I have to be honest…this isn't entirely altruistic on my part. I've been in the "boring middle" for a few years now. Helping someone else who is starting from zero (less than zero actually) is invigorating.
We had a meeting today where I proposed my split-income strategy (a portion to debt, and a portion to living, with no budgeting restrictions on the living money except the general ceiling of having less money to spend). It helped that over THIRTY PERCENT of her take-home was already going to minimum payments on debt, so bumping that up to 40% wasn't as huge a sell. But if she can maintain that 40% diversion rate, that will be a powerful tool once it's redirected to investing.
She has a bonus coming up from work, and I think I've convinced her to use it to create a buffer for the debt paying account. Then she can direct both her bill payments and her direct deposits to the debt paying account, have it all on autopay, and not have to worry about it. A large part of her stress is in constantly juggling when to make payments and how to make sure she has enough in her account to pay for bills. I think removing that stress will be revolutionary for her.
We spent the bulk of today's meeting going through all her debts account by account and writing out the total amount, interest rate, and monthly payment. For now, the most important parts are the monthly minimums, since that gives us at least a ballpark for how much she can throw at it. She's never seen it aggregated like that before and I think seeing the total amount she's spending on maintaining the debt was sobering.

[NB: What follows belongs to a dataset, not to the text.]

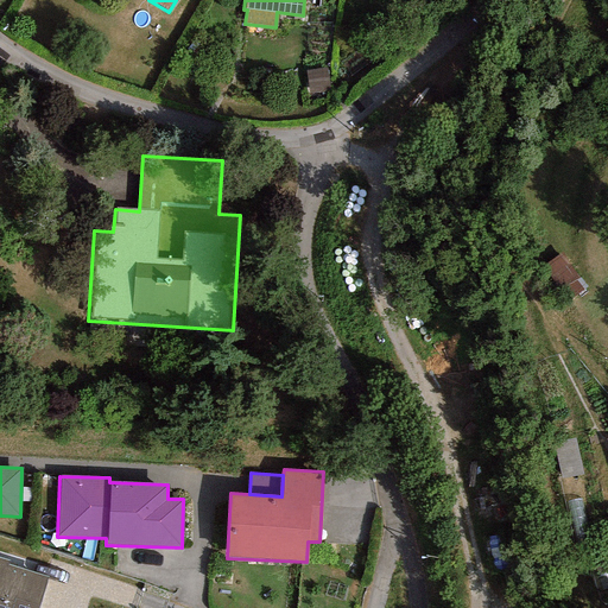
[(10,562),(0,558),(0,607),(37,607),(48,577),(8,565),(10,562)]
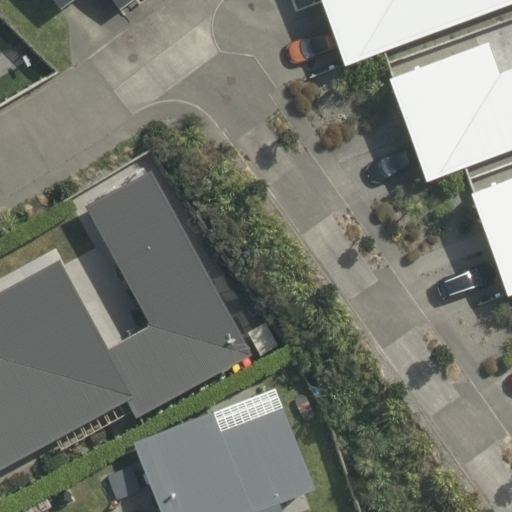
[(17,0),(24,8),(32,0),(64,0),(70,5),(76,0),(17,0)]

Our next meeting will be creating the new account and setting up direct deposits and automatic bill pay. If she can follow through with that, she's basically past the point where she can flake out - she'll be committed to debt payoff via her own aversion to dealing with money. She'll have set up the system to automatically take care of it, it will only need occasional adjustments. The only thing that could throw her off is taking on more debt, which I am a little concerned about to be honest. She's enthusiastic about paying it off now, but how best to keep that resolve in the coming weeks, months, years? Yes, we can remove her cards as an Amazon payment option, but she could always add them back again. I'm not sure how much friction to push for - deleting her saved passwords? Freezing the cards in blocks of ice? Canceling the cards entirely? Would love to hear everyone's thoughts on this.